Every line of the material must be written out again unchanged.

=== Exercise data ===

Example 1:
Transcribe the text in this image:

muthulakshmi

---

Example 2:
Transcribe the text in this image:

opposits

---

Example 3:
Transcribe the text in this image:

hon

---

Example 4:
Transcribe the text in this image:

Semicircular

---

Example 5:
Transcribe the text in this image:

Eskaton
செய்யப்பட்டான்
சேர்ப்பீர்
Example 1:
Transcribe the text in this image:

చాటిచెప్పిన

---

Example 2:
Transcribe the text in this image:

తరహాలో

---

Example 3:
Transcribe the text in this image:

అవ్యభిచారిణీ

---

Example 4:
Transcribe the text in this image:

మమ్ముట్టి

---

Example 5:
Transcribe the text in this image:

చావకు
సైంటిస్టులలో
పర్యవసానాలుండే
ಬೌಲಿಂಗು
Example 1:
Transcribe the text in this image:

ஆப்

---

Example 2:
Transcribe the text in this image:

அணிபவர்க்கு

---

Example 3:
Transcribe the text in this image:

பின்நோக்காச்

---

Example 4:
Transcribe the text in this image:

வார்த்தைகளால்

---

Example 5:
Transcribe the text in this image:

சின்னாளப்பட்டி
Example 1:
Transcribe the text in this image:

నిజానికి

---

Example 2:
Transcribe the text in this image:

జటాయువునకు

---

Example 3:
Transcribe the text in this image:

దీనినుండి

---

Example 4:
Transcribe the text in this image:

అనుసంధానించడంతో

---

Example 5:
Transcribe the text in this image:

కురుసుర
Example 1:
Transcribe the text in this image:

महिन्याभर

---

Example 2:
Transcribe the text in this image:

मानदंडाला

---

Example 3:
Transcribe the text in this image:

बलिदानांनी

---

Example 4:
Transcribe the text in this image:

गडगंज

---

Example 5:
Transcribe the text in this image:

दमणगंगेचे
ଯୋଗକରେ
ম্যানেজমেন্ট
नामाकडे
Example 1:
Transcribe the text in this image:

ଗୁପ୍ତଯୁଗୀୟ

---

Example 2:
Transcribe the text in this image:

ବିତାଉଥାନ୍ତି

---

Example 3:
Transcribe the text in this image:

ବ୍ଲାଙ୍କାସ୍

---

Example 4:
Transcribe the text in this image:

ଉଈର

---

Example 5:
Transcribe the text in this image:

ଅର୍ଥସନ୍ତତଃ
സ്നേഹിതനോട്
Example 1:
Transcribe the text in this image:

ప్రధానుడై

===

- _Solution below_
Example 1:
Transcribe the text in this image:

muthulakshmi

---

Example 2:
Transcribe the text in this image:

opposits

---

Example 3:
Transcribe the text in this image:

hon

---

Example 4:
Transcribe the text in this image:

Semicircular

---

Example 5:
Transcribe the text in this image:

Eskaton
செய்யப்பட்டான்
சேர்ப்பீர்
Example 1:
Transcribe the text in this image:

చాటిచెప్పిన

---

Example 2:
Transcribe the text in this image:

తరహాలో

---

Example 3:
Transcribe the text in this image:

అవ్యభిచారిణీ

---

Example 4:
Transcribe the text in this image:

మమ్ముట్టి

---

Example 5:
Transcribe the text in this image:

చావకు
సైంటిస్టులలో
పర్యవసానాలుండే
ಬೌಲಿಂಗು
Example 1:
Transcribe the text in this image:

ஆப்

---

Example 2:
Transcribe the text in this image:

அணிபவர்க்கு

---

Example 3:
Transcribe the text in this image:

பின்நோக்காச்

---

Example 4:
Transcribe the text in this image:

வார்த்தைகளால்

---

Example 5:
Transcribe the text in this image:

சின்னாளப்பட்டி
Example 1:
Transcribe the text in this image:

నిజానికి

---

Example 2:
Transcribe the text in this image:

జటాయువునకు

---

Example 3:
Transcribe the text in this image:

దీనినుండి

---

Example 4:
Transcribe the text in this image:

అనుసంధానించడంతో

---

Example 5:
Transcribe the text in this image:

కురుసుర
Example 1:
Transcribe the text in this image:

महिन्याभर

---

Example 2:
Transcribe the text in this image:

मानदंडाला

---

Example 3:
Transcribe the text in this image:

बलिदानांनी

---

Example 4:
Transcribe the text in this image:

गडगंज

---

Example 5:
Transcribe the text in this image:

दमणगंगेचे
ଯୋଗକରେ
ম্যানেজমেন্ট
नामाकडे
Example 1:
Transcribe the text in this image:

ଗୁପ୍ତଯୁଗୀୟ

---

Example 2:
Transcribe the text in this image:

ବିତାଉଥାନ୍ତି

---

Example 3:
Transcribe the text in this image:

ବ୍ଲାଙ୍କାସ୍

---

Example 4:
Transcribe the text in this image:

ଉଈର

---

Example 5:
Transcribe the text in this image:

ଅର୍ଥସନ୍ତତଃ
സ്നേഹിതനോട്
Example 1:
Transcribe the text in this image:

ప్రధానుడై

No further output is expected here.